Since mass spectrometry is a highly efficient method for identifying compounds, it is important to make sure the scientists using this method are all recording their data in the same way. Charbonnet created a solution for this exact issue – a framework to help scientists walk through data they gathered from mass spectrometry and structure-matching studies. Charbonnet and colleagues from three continents designed a table laying out the different results researchers can get from a high resolution mass spectrometry experiment. The table determines how much confidence a scientist can have in their PFAS identification, organized from most confident to least. The more boxes that are checked, the more confident the scientists can be that their proposed PFAS structure is accurate. Level one starts with the clearest method, a successfully matched structure using the reference matching method. Charbonnet compares the scale to nabbing a getaway car.
“A level five identification might be the molecular equivalent of saying, ‘the bank robber escaped in a blue sedan,’ while level one provides an exact molecular structure, something like, ‘the bank robber escaped in a blue 2008 Nissan Sentra with Nevada license plate ANF-53B and a broken left taillight.’ You’re much more likely to catch the bad guy,” Charbonnet said.
Confidence scales like Charbonnet’s have existed before, especially for spectrometry studies. But when PFAS started to be studied extensively, researchers found gray areas in the rules for characterizing the chemical.
“It’s really important that we talk clearly with each other when we say we found something new, or found something poorly characterized,” Charbonnet said. “Using this framework, everyone can understand how certain you are that you found what you found. Because there are some interesting tools that you can use with PFAS, we felt the need to more clearly define the confidence of the identification.”

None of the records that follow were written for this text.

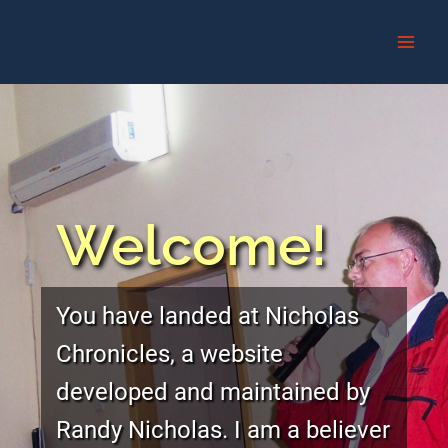
Skip
to
content
Welcome!
You have landed at Nicholas
Chronicles, a website
developed and maintained by
Randy Nicholas. I am a believer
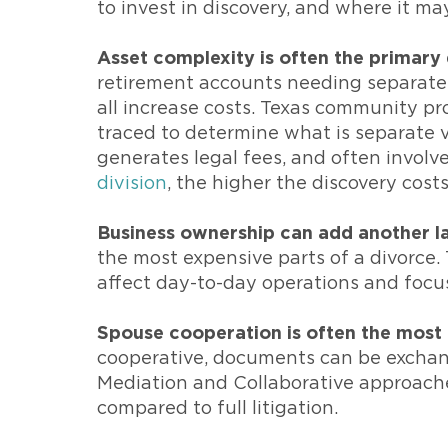
to invest in discovery, and where it ma
Asset complexity is often the primary 
retirement accounts needing separate-
all increase costs. Texas community pr
traced to determine what is separate 
generates legal fees, and often involv
division
, the higher the discovery costs
Business ownership can add another la
the most expensive parts of a divorce. T
affect day-to-day operations and focu
Spouse cooperation is often the most i
cooperative, documents can be exchange
Mediation and Collaborative approache
compared to full litigation.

“In the public space, we care a lot about PFAS, especially right now. These are compounds that we know are toxic, we know are harmful to humans and ecosystems, so we are concerned about ways to identify them and where they came from, and to get rid of them. So by communicating more clearly when we find these compounds, we become more aware of the types of chemicals that we are exposed to,” Charbonnet said. “This table helps to clarify the context for PFAS specifically, and how strong your evidence is when you use these types of tools.”
Charbonnet’s research was published this month in Environmental Science & Technology Letters, a prestigious journal highlighting environmental research.